Segment Open
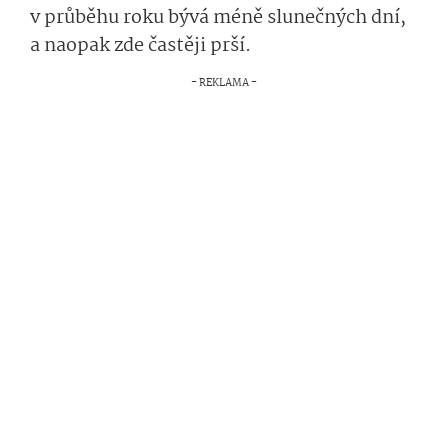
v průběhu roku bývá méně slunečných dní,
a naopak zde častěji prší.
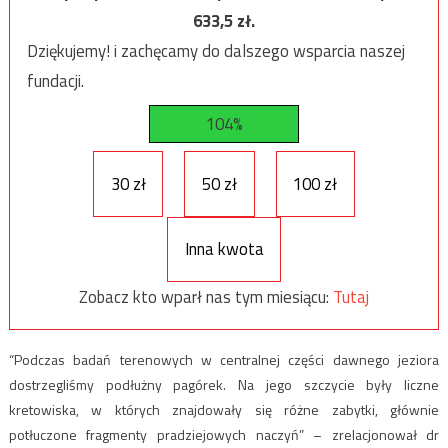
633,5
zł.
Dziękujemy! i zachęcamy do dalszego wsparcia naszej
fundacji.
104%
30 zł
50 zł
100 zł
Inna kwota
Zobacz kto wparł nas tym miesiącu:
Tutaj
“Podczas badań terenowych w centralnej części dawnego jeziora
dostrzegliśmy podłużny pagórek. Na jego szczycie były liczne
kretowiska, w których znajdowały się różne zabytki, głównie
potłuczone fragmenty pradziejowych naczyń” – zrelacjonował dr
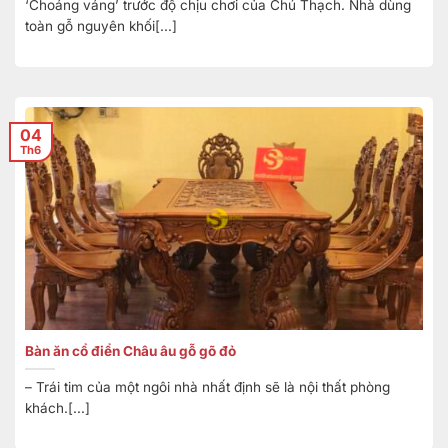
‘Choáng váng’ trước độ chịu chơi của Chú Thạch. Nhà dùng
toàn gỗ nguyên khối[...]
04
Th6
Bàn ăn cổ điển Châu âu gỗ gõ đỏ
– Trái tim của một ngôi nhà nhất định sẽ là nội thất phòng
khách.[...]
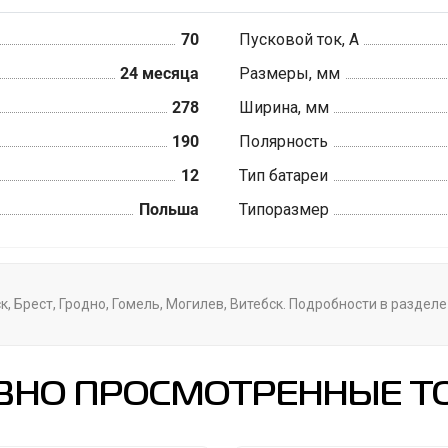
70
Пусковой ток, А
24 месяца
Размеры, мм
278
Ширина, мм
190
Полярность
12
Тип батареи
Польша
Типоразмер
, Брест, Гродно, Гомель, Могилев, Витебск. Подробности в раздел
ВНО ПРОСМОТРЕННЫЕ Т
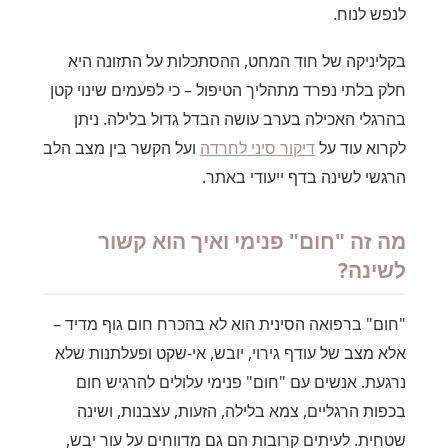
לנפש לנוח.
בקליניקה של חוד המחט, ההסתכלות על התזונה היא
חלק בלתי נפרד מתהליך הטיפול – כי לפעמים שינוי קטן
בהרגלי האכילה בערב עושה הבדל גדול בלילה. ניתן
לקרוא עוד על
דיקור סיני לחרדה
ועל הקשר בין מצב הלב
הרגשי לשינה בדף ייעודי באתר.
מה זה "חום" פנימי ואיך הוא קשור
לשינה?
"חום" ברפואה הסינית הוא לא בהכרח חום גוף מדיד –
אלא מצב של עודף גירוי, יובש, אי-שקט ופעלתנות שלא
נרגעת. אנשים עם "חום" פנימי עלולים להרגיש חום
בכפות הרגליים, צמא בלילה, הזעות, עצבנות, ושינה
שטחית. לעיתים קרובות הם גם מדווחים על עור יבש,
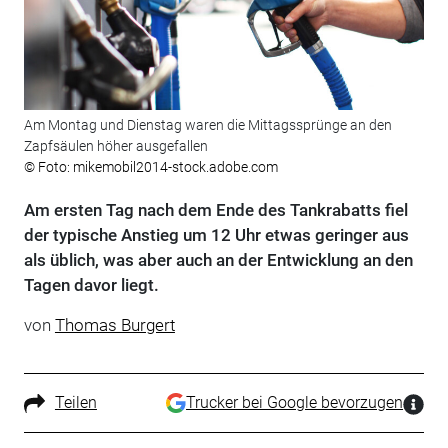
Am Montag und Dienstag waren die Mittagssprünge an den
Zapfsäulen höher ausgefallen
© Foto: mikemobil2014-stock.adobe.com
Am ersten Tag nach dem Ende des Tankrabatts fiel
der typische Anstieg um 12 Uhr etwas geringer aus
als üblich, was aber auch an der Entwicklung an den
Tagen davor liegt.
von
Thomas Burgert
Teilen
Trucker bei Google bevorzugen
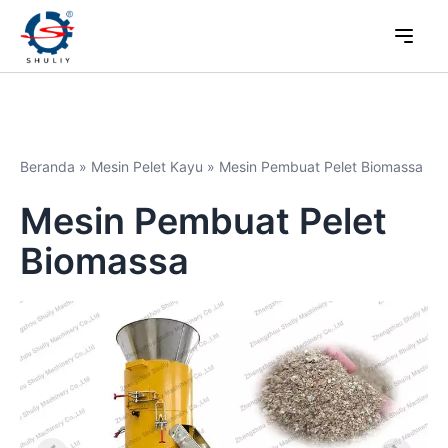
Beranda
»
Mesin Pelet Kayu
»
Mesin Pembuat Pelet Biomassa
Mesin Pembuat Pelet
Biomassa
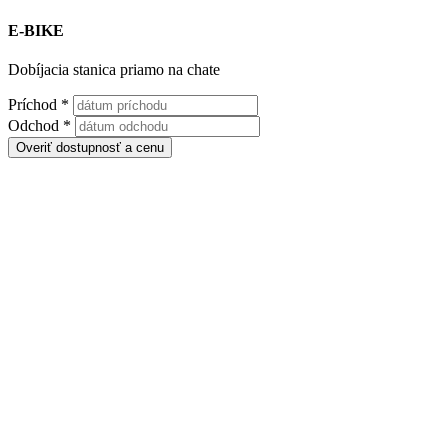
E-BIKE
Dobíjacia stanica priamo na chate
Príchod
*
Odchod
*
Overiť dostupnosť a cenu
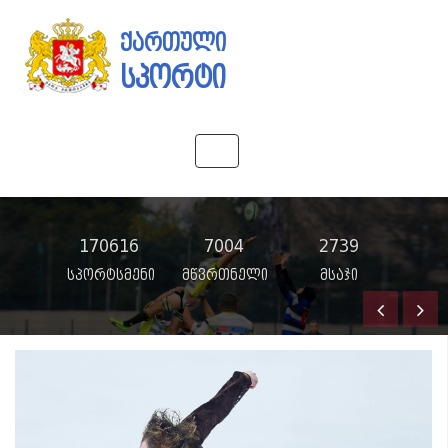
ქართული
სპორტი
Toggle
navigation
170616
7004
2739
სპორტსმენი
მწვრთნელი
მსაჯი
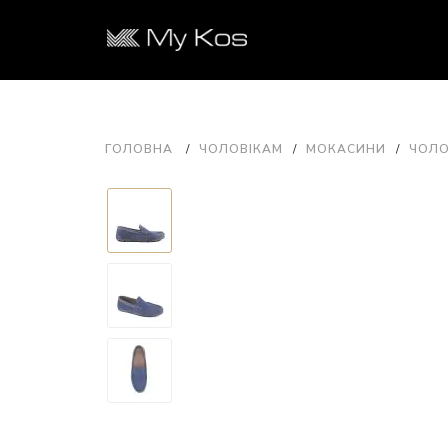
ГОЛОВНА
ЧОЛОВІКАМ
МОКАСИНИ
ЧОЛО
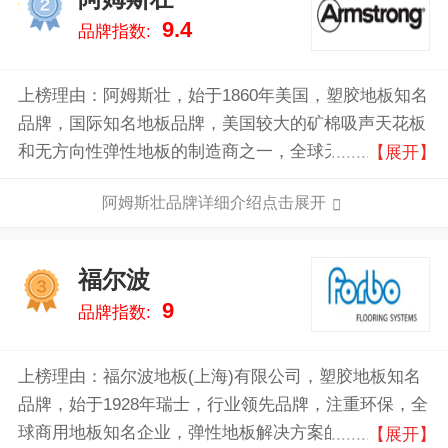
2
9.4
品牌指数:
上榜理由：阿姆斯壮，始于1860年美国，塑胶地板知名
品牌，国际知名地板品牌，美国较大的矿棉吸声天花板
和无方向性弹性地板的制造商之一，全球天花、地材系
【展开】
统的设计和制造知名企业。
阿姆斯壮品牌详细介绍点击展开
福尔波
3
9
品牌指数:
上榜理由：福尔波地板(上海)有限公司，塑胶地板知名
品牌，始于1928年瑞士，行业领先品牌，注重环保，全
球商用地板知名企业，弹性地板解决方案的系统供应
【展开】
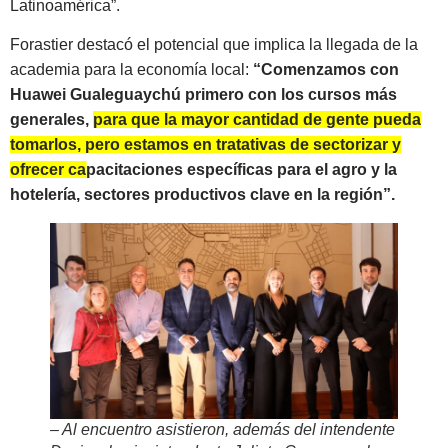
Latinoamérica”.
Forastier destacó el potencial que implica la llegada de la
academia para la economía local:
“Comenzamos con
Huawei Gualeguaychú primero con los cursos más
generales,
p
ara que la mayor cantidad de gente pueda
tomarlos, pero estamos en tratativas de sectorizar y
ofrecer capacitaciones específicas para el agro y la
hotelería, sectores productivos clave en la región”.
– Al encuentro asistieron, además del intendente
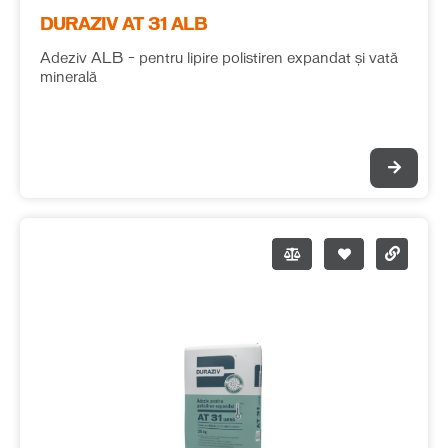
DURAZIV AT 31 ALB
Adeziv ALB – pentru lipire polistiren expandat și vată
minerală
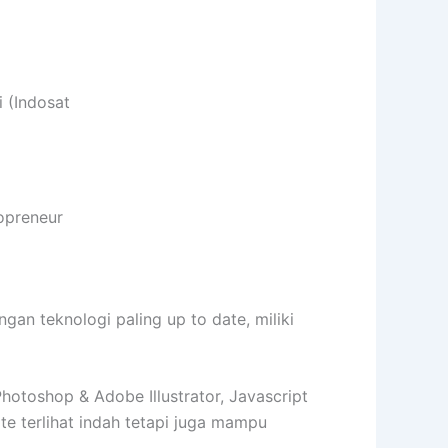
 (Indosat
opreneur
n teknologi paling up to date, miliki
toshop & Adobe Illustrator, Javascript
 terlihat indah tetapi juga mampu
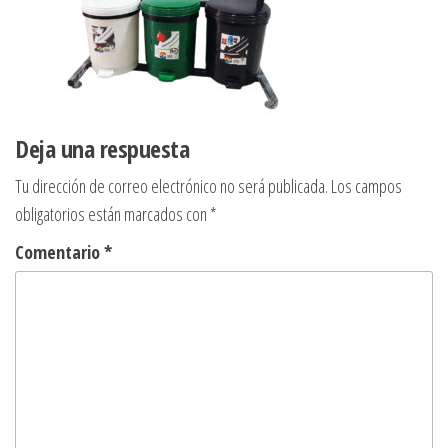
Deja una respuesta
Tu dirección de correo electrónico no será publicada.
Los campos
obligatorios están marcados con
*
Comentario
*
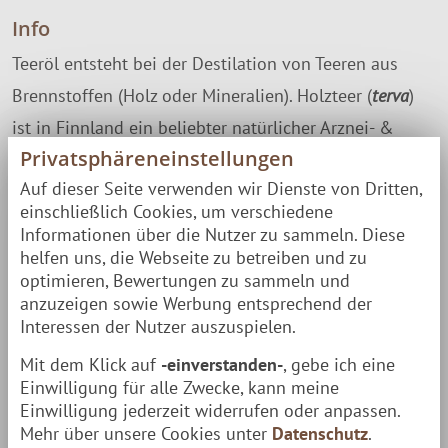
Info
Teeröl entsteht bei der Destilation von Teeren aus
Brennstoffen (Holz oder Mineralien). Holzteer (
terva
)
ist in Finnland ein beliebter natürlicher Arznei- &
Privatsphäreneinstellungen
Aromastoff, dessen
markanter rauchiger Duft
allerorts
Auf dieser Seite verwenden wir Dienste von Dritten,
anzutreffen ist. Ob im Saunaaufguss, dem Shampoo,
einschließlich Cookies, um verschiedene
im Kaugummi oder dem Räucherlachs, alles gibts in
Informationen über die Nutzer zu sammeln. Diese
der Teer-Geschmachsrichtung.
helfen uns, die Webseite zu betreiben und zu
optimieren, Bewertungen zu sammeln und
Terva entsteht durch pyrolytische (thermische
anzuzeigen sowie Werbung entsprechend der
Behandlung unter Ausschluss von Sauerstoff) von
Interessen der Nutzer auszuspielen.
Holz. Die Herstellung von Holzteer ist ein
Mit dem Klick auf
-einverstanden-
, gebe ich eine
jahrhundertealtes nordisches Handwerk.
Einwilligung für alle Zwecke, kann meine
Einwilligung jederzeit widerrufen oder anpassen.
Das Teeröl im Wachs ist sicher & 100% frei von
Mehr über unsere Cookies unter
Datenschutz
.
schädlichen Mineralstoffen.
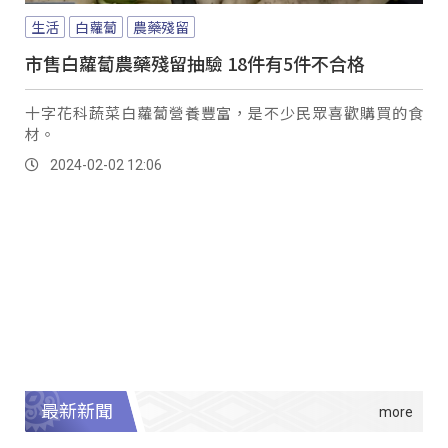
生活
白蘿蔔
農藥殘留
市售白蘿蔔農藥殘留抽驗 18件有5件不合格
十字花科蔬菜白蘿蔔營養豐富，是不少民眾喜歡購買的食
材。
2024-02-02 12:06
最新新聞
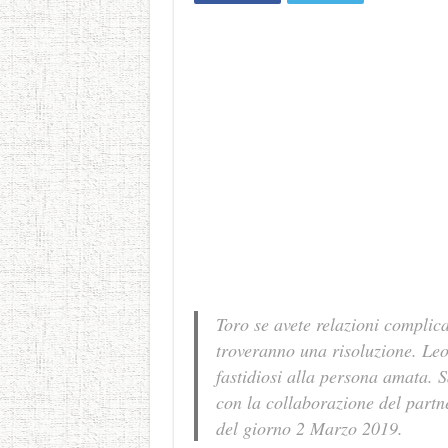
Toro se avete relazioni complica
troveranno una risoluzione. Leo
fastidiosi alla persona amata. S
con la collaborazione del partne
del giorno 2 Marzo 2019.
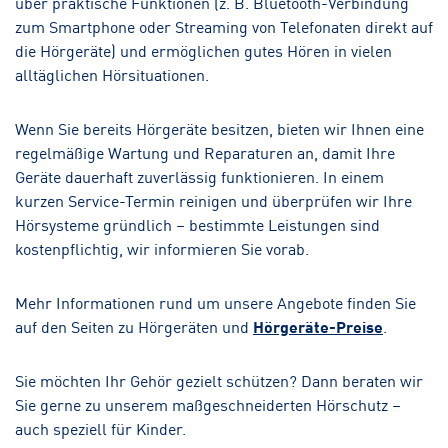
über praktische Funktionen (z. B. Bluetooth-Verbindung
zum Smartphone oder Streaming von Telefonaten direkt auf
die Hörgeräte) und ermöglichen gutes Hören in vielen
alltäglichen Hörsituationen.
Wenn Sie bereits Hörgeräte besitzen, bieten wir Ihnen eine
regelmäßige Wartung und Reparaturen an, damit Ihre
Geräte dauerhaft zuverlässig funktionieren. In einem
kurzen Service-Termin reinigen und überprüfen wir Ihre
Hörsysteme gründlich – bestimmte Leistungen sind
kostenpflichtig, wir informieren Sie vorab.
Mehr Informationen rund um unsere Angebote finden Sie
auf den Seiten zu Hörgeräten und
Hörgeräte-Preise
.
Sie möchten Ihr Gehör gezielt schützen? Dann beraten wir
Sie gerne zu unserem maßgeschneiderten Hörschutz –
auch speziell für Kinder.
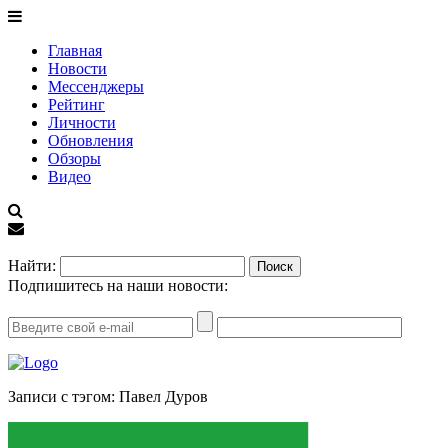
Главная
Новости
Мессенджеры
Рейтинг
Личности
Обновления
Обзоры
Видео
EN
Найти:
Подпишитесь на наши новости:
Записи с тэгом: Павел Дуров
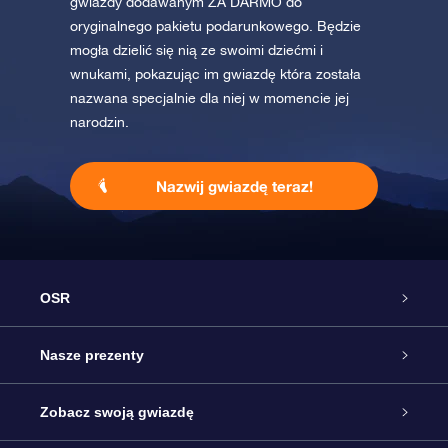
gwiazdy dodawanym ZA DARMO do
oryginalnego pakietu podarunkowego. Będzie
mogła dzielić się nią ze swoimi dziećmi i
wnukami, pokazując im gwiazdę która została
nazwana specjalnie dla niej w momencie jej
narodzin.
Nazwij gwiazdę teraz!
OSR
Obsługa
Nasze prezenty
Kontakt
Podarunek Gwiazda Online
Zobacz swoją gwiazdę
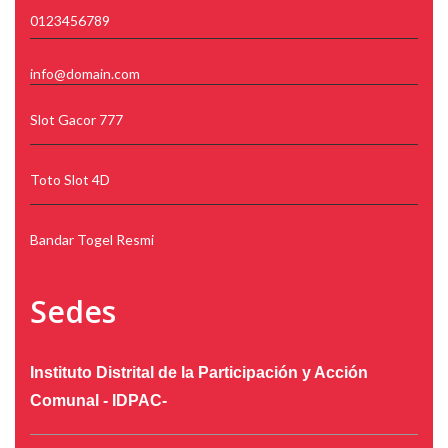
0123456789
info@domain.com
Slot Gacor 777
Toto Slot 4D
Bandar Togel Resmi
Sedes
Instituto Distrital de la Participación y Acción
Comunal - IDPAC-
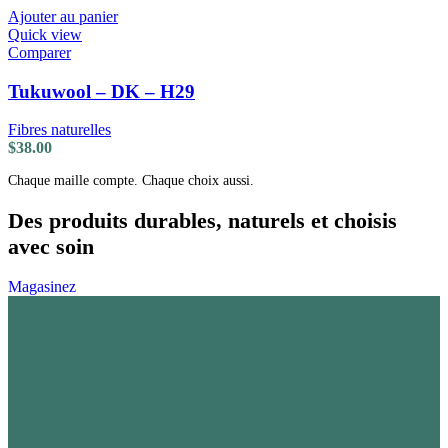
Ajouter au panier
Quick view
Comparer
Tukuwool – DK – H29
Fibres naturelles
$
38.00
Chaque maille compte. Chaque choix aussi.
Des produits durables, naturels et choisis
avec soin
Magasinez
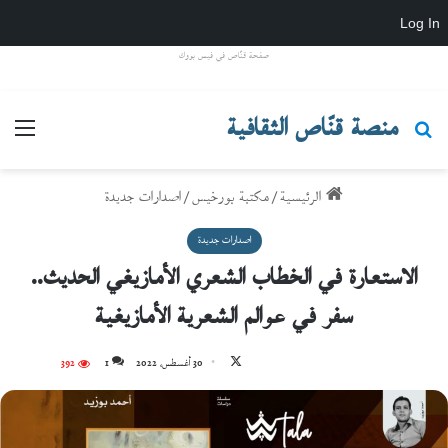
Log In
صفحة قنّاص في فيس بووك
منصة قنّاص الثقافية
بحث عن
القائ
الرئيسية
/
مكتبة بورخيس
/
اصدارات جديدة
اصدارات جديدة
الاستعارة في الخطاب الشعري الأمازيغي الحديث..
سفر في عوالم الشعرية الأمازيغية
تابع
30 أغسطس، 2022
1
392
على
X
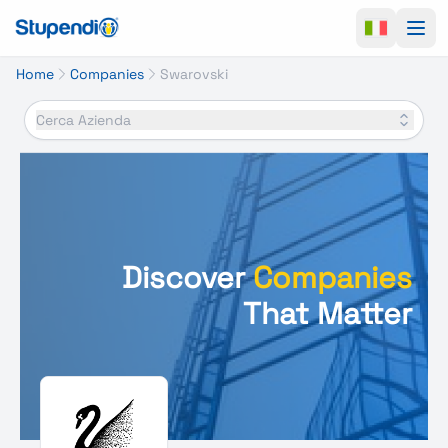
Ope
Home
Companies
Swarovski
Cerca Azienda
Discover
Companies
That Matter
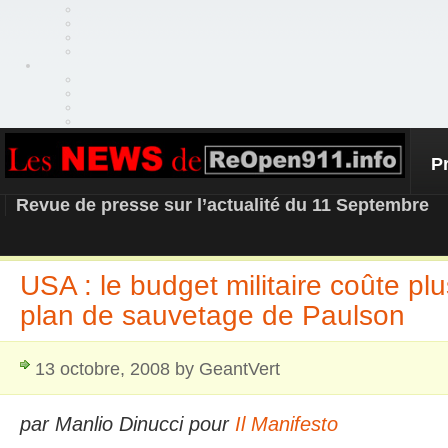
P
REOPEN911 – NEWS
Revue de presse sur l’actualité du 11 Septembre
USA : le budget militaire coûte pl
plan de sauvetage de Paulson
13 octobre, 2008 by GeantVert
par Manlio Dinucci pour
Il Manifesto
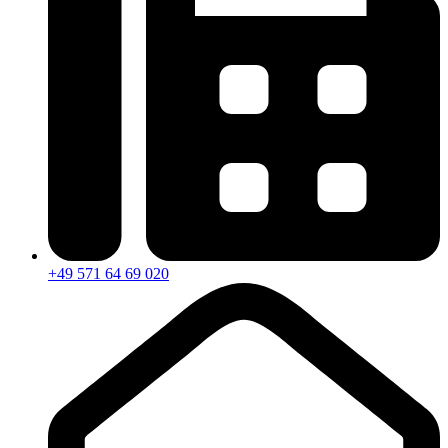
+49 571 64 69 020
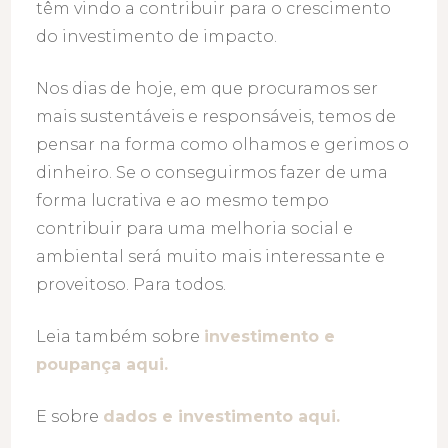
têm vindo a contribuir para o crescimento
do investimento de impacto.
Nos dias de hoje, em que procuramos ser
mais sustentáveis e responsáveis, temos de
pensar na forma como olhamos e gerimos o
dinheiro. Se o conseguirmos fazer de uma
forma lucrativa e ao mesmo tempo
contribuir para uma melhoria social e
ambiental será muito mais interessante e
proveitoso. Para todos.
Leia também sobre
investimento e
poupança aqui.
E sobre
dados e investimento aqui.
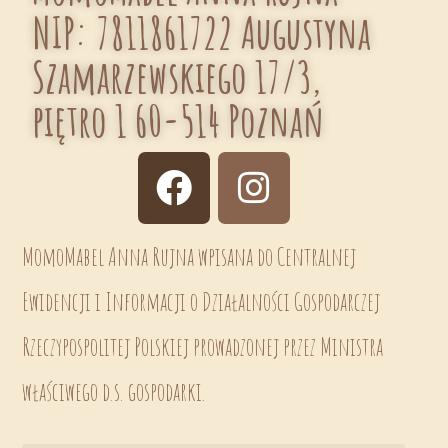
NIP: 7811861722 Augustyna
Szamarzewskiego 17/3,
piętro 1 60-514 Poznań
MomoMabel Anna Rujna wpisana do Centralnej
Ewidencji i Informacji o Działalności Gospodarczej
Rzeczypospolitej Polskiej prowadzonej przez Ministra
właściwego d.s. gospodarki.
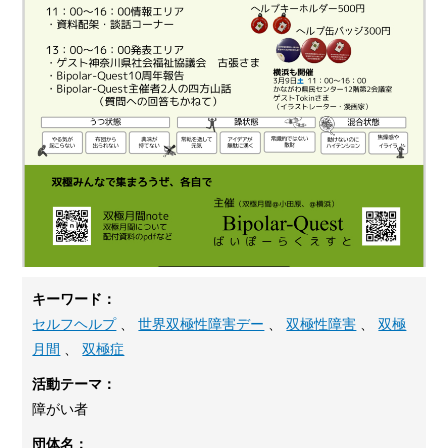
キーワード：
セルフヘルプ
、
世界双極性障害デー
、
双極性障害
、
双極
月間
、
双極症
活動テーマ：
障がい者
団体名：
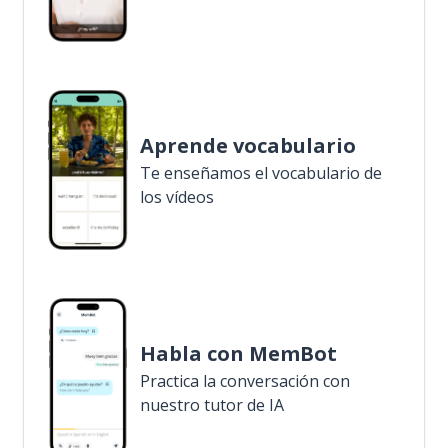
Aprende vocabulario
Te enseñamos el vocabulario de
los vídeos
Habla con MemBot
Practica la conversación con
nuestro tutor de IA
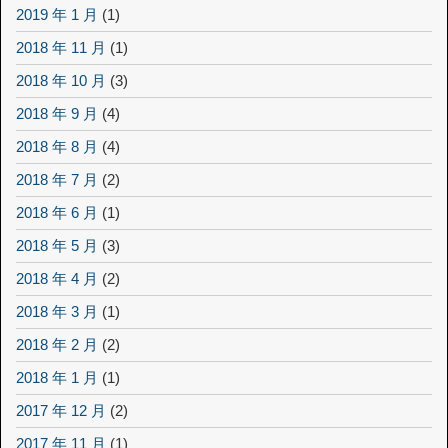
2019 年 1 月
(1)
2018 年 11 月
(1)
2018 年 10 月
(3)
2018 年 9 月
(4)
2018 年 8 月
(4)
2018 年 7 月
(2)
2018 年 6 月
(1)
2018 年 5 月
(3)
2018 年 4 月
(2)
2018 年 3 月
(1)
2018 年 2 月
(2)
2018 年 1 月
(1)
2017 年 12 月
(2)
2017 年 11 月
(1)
Segment Closed
### WORK TO COMPLETE
Copy out every line from the one containing "NIP: 7811861722 Augustyna" through the final line of the entries, both included, without the pictures.

### RESPONSE
NIP: 7811861722 Augustyna
Szamarzewskiego 17/3,
piętro 1 60-514 Poznań
MomoMabel Anna Rujna wpisana do Centralnej
Ewidencji i Informacji o Działalności Gospodarczej
Rzeczypospolitej Polskiej prowadzonej przez Ministra
właściwego d.s. gospodarki.
キーワード：
セルフヘルプ
、
世界双極性障害デー
、
双極性障害
、
双極
月間
、
双極症
活動テーマ：
障がい者
団体名：
Aprende vocabulario
Te enseñamos el vocabulario de
los vídeos
Habla con MemBot
Practica la conversación con
nuestro tutor de IA
2019 年 1 月
(1)
2018 年 11 月
(1)
2018 年 10 月
(3)
2018 年 9 月
(4)
2018 年 8 月
(4)
2018 年 7 月
(2)
2018 年 6 月
(1)
2018 年 5 月
(3)
2018 年 4 月
(2)
2018 年 3 月
(1)
2018 年 2 月
(2)
2018 年 1 月
(1)
2017 年 12 月
(2)
2017 年 11 月
(1)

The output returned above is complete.